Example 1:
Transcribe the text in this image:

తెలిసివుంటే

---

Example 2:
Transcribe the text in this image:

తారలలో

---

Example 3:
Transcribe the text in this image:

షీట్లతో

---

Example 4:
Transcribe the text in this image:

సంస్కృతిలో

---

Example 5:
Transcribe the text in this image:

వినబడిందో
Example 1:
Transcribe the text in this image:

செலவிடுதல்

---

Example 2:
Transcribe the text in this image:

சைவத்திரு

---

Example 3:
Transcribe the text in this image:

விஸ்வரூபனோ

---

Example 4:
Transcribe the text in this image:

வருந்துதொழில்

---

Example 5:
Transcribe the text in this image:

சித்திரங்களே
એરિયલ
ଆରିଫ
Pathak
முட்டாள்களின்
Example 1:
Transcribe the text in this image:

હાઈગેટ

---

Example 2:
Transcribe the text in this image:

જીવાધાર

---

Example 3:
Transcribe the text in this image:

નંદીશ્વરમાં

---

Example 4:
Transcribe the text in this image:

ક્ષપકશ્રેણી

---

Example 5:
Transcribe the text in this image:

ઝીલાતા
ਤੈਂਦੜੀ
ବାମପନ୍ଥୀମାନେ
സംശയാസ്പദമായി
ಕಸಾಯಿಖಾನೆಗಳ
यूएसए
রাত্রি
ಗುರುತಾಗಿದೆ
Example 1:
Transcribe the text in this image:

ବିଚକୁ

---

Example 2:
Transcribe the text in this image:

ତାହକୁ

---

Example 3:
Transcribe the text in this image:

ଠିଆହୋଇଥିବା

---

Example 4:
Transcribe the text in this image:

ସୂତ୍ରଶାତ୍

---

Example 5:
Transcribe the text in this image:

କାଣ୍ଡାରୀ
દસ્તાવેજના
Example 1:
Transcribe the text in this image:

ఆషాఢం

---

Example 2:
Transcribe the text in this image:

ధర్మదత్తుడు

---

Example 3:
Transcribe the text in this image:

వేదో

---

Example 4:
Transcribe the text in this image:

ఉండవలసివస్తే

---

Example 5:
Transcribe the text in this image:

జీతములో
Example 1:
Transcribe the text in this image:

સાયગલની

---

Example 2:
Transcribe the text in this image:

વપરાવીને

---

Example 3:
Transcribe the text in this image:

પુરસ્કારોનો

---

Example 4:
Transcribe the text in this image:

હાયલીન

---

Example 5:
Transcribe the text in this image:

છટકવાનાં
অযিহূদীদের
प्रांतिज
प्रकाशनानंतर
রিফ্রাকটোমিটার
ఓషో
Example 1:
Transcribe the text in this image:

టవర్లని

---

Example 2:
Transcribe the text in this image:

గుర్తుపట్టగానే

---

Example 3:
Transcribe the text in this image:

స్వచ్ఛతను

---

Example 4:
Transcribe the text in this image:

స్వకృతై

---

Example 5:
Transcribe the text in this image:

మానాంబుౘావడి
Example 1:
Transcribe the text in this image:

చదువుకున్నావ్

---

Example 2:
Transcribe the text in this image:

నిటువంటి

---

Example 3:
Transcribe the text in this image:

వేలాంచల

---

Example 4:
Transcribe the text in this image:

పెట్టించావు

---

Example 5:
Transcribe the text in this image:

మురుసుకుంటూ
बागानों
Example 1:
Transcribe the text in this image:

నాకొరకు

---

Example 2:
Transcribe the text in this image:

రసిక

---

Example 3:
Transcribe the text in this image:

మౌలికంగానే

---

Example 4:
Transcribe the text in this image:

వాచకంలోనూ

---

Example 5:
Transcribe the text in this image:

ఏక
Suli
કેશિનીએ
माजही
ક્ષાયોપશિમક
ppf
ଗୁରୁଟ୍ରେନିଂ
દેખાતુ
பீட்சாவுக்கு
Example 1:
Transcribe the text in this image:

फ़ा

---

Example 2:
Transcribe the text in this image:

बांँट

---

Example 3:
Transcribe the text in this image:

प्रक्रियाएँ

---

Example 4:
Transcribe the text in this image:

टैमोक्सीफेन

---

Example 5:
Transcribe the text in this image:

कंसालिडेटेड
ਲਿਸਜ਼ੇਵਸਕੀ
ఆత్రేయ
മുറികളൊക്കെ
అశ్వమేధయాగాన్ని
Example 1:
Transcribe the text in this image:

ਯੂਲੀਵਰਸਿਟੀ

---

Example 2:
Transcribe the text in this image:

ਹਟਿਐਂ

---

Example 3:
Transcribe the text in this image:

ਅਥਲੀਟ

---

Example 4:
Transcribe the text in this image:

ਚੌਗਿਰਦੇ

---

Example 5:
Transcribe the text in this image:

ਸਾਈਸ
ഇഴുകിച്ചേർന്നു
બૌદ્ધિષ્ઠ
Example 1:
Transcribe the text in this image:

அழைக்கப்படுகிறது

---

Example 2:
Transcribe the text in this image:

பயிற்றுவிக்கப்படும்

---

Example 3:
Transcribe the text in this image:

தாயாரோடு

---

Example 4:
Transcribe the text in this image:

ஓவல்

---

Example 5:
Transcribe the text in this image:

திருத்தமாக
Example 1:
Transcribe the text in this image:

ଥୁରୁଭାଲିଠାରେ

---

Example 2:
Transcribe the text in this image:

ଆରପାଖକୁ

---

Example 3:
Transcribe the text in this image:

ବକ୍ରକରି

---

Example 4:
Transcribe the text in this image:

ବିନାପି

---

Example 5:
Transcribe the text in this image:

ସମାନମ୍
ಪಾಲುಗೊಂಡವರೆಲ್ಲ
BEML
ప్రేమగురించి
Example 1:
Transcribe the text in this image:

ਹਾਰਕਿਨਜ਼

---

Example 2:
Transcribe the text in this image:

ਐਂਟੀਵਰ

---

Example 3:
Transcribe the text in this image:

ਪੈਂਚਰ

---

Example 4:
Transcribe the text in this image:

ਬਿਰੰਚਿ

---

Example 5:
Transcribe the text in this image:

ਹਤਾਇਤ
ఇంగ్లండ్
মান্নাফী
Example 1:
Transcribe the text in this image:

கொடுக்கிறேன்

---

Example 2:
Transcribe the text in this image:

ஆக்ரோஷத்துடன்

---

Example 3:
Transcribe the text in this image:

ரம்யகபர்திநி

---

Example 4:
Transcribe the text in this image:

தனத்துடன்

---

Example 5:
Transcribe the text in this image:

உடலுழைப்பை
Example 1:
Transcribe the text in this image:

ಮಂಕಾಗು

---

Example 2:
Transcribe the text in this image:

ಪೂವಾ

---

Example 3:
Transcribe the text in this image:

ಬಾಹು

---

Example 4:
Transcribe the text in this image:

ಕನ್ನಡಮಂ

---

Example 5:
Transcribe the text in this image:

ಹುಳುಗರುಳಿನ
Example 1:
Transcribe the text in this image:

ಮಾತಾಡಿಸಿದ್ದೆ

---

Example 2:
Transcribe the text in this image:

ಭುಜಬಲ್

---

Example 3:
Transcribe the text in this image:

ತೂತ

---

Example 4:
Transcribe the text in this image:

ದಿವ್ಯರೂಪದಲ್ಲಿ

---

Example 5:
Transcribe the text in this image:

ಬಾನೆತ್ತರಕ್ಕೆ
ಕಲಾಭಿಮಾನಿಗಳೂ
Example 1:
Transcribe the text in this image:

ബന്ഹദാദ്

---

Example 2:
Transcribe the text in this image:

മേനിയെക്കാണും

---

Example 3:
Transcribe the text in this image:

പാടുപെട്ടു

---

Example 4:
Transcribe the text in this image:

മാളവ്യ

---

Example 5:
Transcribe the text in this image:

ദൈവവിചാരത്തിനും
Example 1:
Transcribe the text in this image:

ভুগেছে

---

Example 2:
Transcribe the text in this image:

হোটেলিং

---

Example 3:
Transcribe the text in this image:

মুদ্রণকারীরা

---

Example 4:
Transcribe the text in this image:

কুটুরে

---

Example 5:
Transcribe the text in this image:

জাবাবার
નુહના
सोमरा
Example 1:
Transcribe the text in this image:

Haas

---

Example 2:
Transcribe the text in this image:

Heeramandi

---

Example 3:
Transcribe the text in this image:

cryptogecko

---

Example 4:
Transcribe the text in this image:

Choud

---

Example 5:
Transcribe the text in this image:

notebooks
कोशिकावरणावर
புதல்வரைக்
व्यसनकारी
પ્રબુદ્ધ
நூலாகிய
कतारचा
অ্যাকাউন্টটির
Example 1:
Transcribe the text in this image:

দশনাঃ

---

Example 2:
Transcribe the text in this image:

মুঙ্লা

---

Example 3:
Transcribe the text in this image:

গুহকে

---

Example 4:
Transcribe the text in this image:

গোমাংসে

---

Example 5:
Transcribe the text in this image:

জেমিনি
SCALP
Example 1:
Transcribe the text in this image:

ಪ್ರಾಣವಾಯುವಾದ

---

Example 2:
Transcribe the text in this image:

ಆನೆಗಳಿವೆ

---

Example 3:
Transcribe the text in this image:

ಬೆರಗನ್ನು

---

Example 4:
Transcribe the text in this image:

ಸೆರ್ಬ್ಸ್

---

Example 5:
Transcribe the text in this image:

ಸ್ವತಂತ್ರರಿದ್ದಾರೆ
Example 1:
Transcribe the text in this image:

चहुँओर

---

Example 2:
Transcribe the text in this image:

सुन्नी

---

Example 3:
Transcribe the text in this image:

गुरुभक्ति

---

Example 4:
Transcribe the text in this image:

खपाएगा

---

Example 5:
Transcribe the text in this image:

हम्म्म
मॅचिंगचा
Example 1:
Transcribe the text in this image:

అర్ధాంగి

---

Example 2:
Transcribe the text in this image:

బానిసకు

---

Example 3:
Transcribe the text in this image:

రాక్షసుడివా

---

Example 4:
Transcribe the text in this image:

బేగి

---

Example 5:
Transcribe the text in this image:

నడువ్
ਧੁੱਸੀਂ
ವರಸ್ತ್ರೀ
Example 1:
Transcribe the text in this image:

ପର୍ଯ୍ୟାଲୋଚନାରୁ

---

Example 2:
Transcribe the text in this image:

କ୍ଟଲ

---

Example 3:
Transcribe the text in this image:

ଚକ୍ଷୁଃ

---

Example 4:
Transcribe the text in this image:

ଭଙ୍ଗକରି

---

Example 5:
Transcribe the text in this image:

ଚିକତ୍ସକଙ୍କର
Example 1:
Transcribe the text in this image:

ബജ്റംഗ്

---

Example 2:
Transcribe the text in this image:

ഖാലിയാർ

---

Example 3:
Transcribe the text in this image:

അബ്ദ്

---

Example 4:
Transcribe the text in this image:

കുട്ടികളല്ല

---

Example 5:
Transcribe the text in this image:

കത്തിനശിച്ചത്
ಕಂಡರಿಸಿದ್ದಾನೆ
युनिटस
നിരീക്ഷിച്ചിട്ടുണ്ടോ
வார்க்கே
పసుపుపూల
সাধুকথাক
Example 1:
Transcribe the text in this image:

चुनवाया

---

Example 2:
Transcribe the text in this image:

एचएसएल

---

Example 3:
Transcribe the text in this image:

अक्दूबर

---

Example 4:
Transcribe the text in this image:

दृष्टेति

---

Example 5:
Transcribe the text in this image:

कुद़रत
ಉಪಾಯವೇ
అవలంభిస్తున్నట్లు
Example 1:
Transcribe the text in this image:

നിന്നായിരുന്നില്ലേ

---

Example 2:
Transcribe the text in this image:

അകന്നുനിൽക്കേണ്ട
-*-*-
**What the exercise asks:** Please convert the items above into a Markdown table with the columns No. and Text, starting at the first line of the items and going on through the line containing "નંદીશ્વરમાં", one line per row, with blank lines left out.

**Task answer:**
| No. | Text |
|---|---|
| 1 | Example 1: |
| 2 | Transcribe the text in this image: |
| 3 | తెలిసివుంటే |
| 4 | --- |
| 5 | Example 2: |
| 6 | Transcribe the text in this image: |
| 7 | తారలలో |
| 8 | --- |
| 9 | Example 3: |
| 10 | Transcribe the text in this image: |
| 11 | షీట్లతో |
| 12 | --- |
| 13 | Example 4: |
| 14 | Transcribe the text in this image: |
| 15 | సంస్కృతిలో |
| 16 | --- |
| 17 | Example 5: |
| 18 | Transcribe the text in this image: |
| 19 | వినబడిందో |
| 20 | Example 1: |
| 21 | Transcribe the text in this image: |
| 22 | செலவிடுதல் |
| 23 | --- |
| 24 | Example 2: |
| 25 | Transcribe the text in this image: |
| 26 | சைவத்திரு |
| 27 | --- |
| 28 | Example 3: |
| 29 | Transcribe the text in this image: |
| 30 | விஸ்வரூபனோ |
| 31 | --- |
| 32 | Example 4: |
| 33 | Transcribe the text in this image: |
| 34 | வருந்துதொழில் |
| 35 | --- |
| 36 | Example 5: |
| 37 | Transcribe the text in this image: |
| 38 | சித்திரங்களே |
| 39 | એરિયલ |
| 40 | ଆରିଫ |
| 41 | Pathak |
| 42 | முட்டாள்களின் |
| 43 | Example 1: |
| 44 | Transcribe the text in this image: |
| 45 | હાઈગેટ |
| 46 | --- |
| 47 | Example 2: |
| 48 | Transcribe the text in this image: |
| 49 | જીવાધાર |
| 50 | --- |
| 51 | Example 3: |
| 52 | Transcribe the text in this image: |
| 53 | નંદીશ્વરમાં |